**LIST OF TASKS:**
1. Copy the stretch of the forum thread about missing a Golden named Tesia from "I'm so glad" through "spirit in him." word for word.
2. Write the next part of the forum thread about missing a Golden named Tesia, picking up right after its final line.

(DOCUMENT SEGMENT Opens)

Thank you all for your continuing support. I am doing okay - weekends are still hardest, and I usually feel quite sad by the end of Sunday. I miss every thing we used to do so much. And of course, I just miss having her here. I know Tesia wouldn't want me to stay sad for too long. At some point, I will honour everything she was by having another Golden. I know I need to. Not right now, but eventually. I miss having a dog so much. And if I wait for the hurt about Tesia to go... well, I'll never have another. I will miss her forever. But as someone here so wisely said, you're left with so much love still to give when they sadly die. I know I do. I want to have another dog. I will always feel a pang of sadness when I think about Tesia. But hopefully, her spirit will be in my next dog.


----------



## HolDaisy

Sweet Girl said:


> Thank you all for your continuing support. I am doing okay - weekends are still hardest, and I usually feel quite sad by the end of Sunday. I miss every thing we used to do so much. And of course, I just miss having her here. I know Tesia wouldn't want me to stay sad for too long. At some point, I will honour everything she was by having another Golden. I know I need to. Not right now, but eventually. I miss having a dog so much. And if I wait for the hurt about Tesia to go... well, I'll never have another. I will miss her forever. But as someone here so wisely said, you're left with so much love still to give when they sadly die. I know I do. I want to have another dog. I will always feel a pang of sadness when I think about Tesia. But hopefully, her spirit will be in my next dog.


I'm so glad that you are going to have another golden in your future. It took us over a year but you will know when you're ready. There was one boy available in a litter of 10, and when we went to visit them at 2 weeks old and saw one little light coloured boy amongst 9 dark golden pups we knew that Daisy wanted him to be ours. Sammy has bought so much joy back into our lives. For a year it's been horrible returning to an empty home and now there's a smiley golden face and wagging tail waiting again. We will miss Daisy forever, she was so special but we can definitely see her spirit in him.

You'll know when you're ready and Tee will make sure she sends a very special goldie your way when it's the right time. You gave her such a wonderful life and still have so much love to give she would want you to give another dog a lovely life like she had. Take care, we know how difficult it all is for you.


----------



## swishywagga

Just stopping by to see how your doing, hoping you are ok. Take care.

(DOCUMENT SEGMENT Closes)
(SUPPLIED ENTRIES Opens)

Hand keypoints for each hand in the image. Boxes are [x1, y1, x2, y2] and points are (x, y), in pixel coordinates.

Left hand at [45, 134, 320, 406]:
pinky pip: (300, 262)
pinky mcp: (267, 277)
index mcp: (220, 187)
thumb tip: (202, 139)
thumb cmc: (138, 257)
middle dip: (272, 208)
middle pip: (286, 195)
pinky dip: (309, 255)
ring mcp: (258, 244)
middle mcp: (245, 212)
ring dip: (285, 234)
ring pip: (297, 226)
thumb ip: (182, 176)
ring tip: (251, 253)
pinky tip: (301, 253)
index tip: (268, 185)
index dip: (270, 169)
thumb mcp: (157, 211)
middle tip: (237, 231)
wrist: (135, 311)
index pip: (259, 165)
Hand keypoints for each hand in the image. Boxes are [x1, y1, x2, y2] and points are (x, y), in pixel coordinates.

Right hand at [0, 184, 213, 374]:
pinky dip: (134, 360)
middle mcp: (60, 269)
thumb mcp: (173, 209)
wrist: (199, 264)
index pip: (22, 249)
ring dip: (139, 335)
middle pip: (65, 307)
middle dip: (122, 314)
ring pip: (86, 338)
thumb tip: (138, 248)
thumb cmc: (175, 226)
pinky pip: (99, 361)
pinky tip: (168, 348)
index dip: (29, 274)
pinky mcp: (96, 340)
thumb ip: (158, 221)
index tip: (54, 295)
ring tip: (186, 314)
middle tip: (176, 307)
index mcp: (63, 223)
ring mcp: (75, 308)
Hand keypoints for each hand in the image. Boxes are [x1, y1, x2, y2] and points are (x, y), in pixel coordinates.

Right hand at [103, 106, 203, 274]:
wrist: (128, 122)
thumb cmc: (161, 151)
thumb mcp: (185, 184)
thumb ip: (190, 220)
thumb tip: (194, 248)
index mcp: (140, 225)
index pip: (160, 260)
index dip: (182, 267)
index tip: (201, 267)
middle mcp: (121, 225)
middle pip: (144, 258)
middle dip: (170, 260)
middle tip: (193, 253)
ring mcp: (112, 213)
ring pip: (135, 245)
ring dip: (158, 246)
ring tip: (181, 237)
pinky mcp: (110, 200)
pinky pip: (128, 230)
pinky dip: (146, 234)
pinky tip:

(SUPPLIED ENTRIES Closes)

**RESPONSE LIST:**
1.
I'm so glad that you are going to have another golden in your future. It took us over a year but you will know when you're ready. There was one boy available in a litter of 10, and when we went to visit them at 2 weeks old and saw one little light coloured boy amongst 9 dark golden pups we knew that Daisy wanted him to be ours. Sammy has bought so much joy back into our lives. For a year it's been horrible returning to an empty home and now there's a smiley golden face and wagging tail waiting again. We will miss Daisy forever, she was so special but we can definitely see her spirit in him.

2.
----------



## HolDaisy

Also thinking of you and hope you're doing okay.


----------



## SandyK

Just checking in to see how you are doing. You will know when the time is right to share your home and love with another golden. I hope your weekends start to get a little easier on you soon. Take care!!


----------



## dborgers

Thinking of you and hope you're doing OK


----------



## Sydney's Mom

Hi there - just popping in to see how you are and how life is going?


----------



## Sweet Girl

Thank you all for thinking of me. I am doing better. Time really does help, though I do still have her bowls out, and her toy basket. The towels are still at the door. And as I was driving home from work last night, there was a big slow moving truck I could see ahead of me, and so I turned up the little side street that runs along the park where we used to play ball. I drove up that street and parked there almost everyday with Tee. And as I drove up past the park last night, the road that I used to drive with her, tears sprung up into my eyes and I got a lump in my throat. It totally surprised me that I would have that reaction, just driving by. But it hurt. The little things still get me. 

I was away this weekend, and I kept having moments where I'd think, I hope Tesia is okay - I can't wait to see Tee when I get home. And then I'd remember. It was odd to be away without her being on a little doggy vacation with her walker. I also had to work really late one night this week, and when they asked if I could stay, I had one of those flash moments of worry thinking about Tesia being alone a few extra hours, and then as I was so tired going home (it was 12:45am), I thought about getting home and just being in bed with her beside me. It's still so hard not having her with me anymore.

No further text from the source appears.